**TASK DETAILS**.
An exact repetition of the data below, without images, is the expected answer.

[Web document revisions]
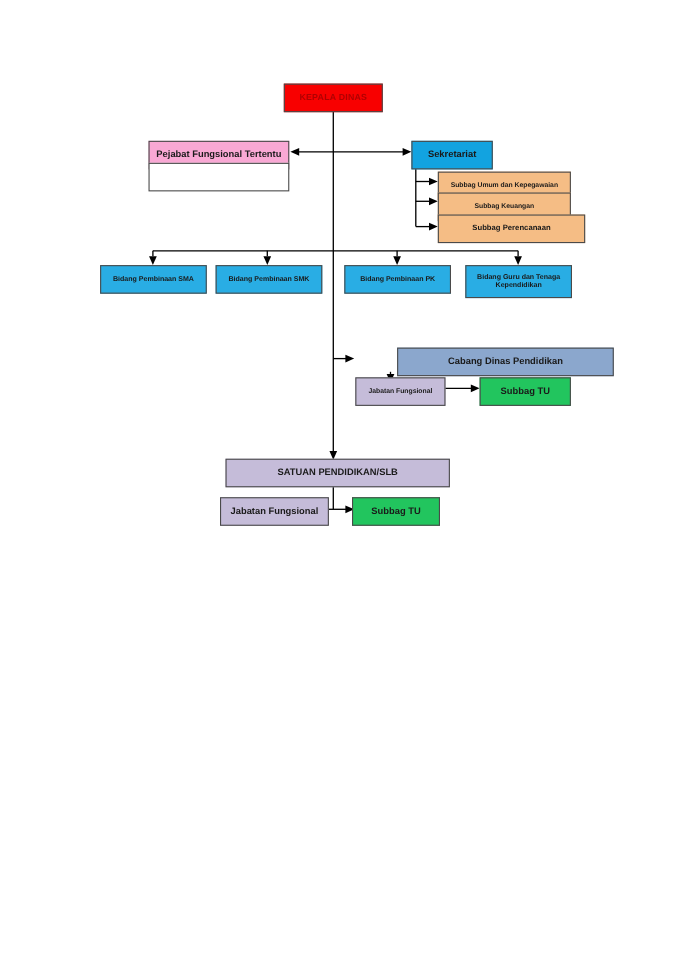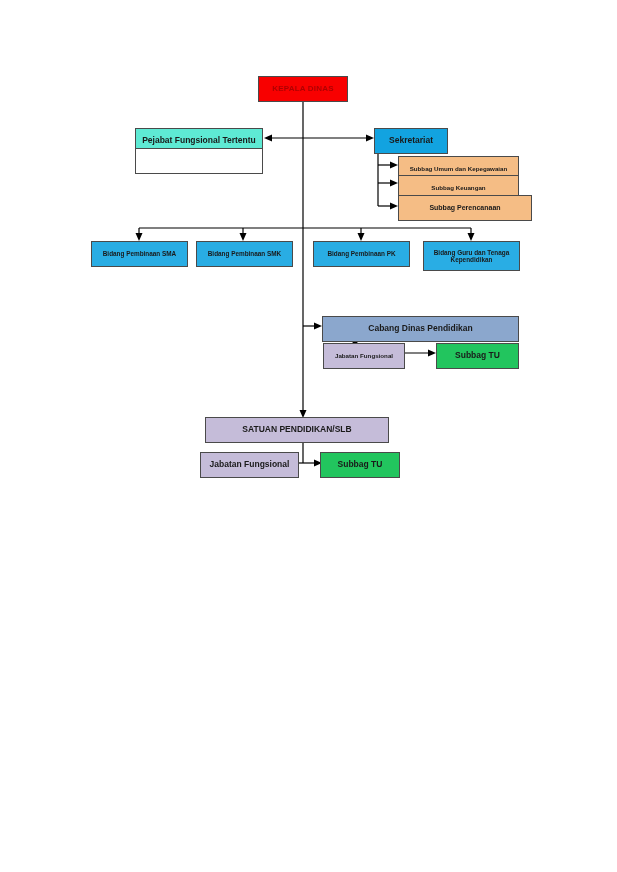--- a/index.html
+++ b/index.html
@@ -37,27 +37,27 @@
     display: block;
     width: 100%;
   }
   .lines {
     position: absolute;
     left: 0;
     top: 0;
     pointer-events: none;
   }
   .kepala        { background:#f80000; color:#b00000; font-size:8px; font-weight:700; letter-spacing:.2px; }
-  .pejabat-head  { background:#5eead4; color:#1a1a1a; font-size:8.5px; font-weight:700; }
+  .pejabat-head  { background:#f9a8d4; color:#1a1a1a; font-size:8.5px; font-weight:700; }
   .pejabat-body  { background:#ffffff; }
   .sekretariat   { background:#12a3e0; color:#1a1a1a; font-size:8.5px; font-weight:700; }
   .subbag        { background:#f5bd85; color:#1a1a1a; font-size:6.2px; font-weight:700; }
   .subbag-wide   { background:#f5bd85; color:#1a1a1a; font-size:7px;   font-weight:700; }
   .bidang        { background:#29ade4; color:#1a1a1a; font-size:6.4px; font-weight:700; }
-  .cabang        { background:#8ba7cd; color:#1a1a1a; font-size:8.5px; font-weight:700; }
+  .cabang        { background:#8ba7cd; color:#1a1a1a; font-size:8.5px; font-weight:700;margin-left:39px; }
   .jabatan-sm    { background:#c5bcd9; color:#1a1a1a; font-size:6.2px; font-weight:700; }
   .subbagtu      { background:#22c55e; color:#1a1a1a; font-size:8.5px; font-weight:700; }
   .satuan        { background:#c5bcd9; color:#1a1a1a; font-size:8.5px; font-weight:700; }
   .jabatan       { background:#c5bcd9; color:#1a1a1a; font-size:8.5px; font-weight:700; }
 </style>
 </head>
 <body>
 
 <div id="chart-canvas">
 
@@ -152,21 +152,21 @@
   <div class="node cabang" style="left:322px; top:316px; width:197px; height:22px;">
     <span>Cabang Dinas Pendidikan</span>
   </div>
   <div class="node jabatan-sm" style="left:323px; top:343px; width:82px; height:20px;">
     <span>Jabatan Fungsional</span>
   </div>
   <div class="node subbagtu" style="left:436px; top:343px; width:83px; height:22px;">
     <span>Subbag TU</span>
   </div>
 
-  <div class="node satuan" style="left:205px; top:417px; width:184px; height:22px;">
+  <div class="node satuan" style="left:205px; top:417px; width:204px; height:22px;">
     <span>SATUAN PENDIDIKAN/SLB</span>
   </div>
   <div class="node jabatan" style="left:200px; top:452px; width:99px; height:22px;">
     <span>Jabatan Fungsional</span>
   </div>
   <div class="node subbagtu" style="left:320px; top:452px; width:80px; height:22px;">
     <span>Subbag TU</span>
   </div>
 
 </div>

**OUTPUT OF THE TASK**.
--- a/index.html
+++ b/index.html
@@ -37,27 +37,27 @@
     display: block;
     width: 100%;
   }
   .lines {
     position: absolute;
     left: 0;
     top: 0;
     pointer-events: none;
   }
   .kepala        { background:#f80000; color:#b00000; font-size:8px; font-weight:700; letter-spacing:.2px; }
-  .pejabat-head  { background:#5eead4; color:#1a1a1a; font-size:8.5px; font-weight:700; }
+  .pejabat-head  { background:#f9a8d4; color:#1a1a1a; font-size:8.5px; font-weight:700; }
   .pejabat-body  { background:#ffffff; }
   .sekretariat   { background:#12a3e0; color:#1a1a1a; font-size:8.5px; font-weight:700; }
   .subbag        { background:#f5bd85; color:#1a1a1a; font-size:6.2px; font-weight:700; }
   .subbag-wide   { background:#f5bd85; color:#1a1a1a; font-size:7px;   font-weight:700; }
   .bidang        { background:#29ade4; color:#1a1a1a; font-size:6.4px; font-weight:700; }
-  .cabang        { background:#8ba7cd; color:#1a1a1a; font-size:8.5px; font-weight:700; }
+  .cabang        { background:#8ba7cd; color:#1a1a1a; font-size:8.5px; font-weight:700;margin-left:39px; }
   .jabatan-sm    { background:#c5bcd9; color:#1a1a1a; font-size:6.2px; font-weight:700; }
   .subbagtu      { background:#22c55e; color:#1a1a1a; font-size:8.5px; font-weight:700; }
   .satuan        { background:#c5bcd9; color:#1a1a1a; font-size:8.5px; font-weight:700; }
   .jabatan       { background:#c5bcd9; color:#1a1a1a; font-size:8.5px; font-weight:700; }
 </style>
 </head>
 <body>
 
 <div id="chart-canvas">
 
@@ -152,21 +152,21 @@
   <div class="node cabang" style="left:322px; top:316px; width:197px; height:22px;">
     <span>Cabang Dinas Pendidikan</span>
   </div>
   <div class="node jabatan-sm" style="left:323px; top:343px; width:82px; height:20px;">
     <span>Jabatan Fungsional</span>
   </div>
   <div class="node subbagtu" style="left:436px; top:343px; width:83px; height:22px;">
     <span>Subbag TU</span>
   </div>
 
-  <div class="node satuan" style="left:205px; top:417px; width:184px; height:22px;">
+  <div class="node satuan" style="left:205px; top:417px; width:204px; height:22px;">
     <span>SATUAN PENDIDIKAN/SLB</span>
   </div>
   <div class="node jabatan" style="left:200px; top:452px; width:99px; height:22px;">
     <span>Jabatan Fungsional</span>
   </div>
   <div class="node subbagtu" style="left:320px; top:452px; width:80px; height:22px;">
     <span>Subbag TU</span>
   </div>
 
 </div>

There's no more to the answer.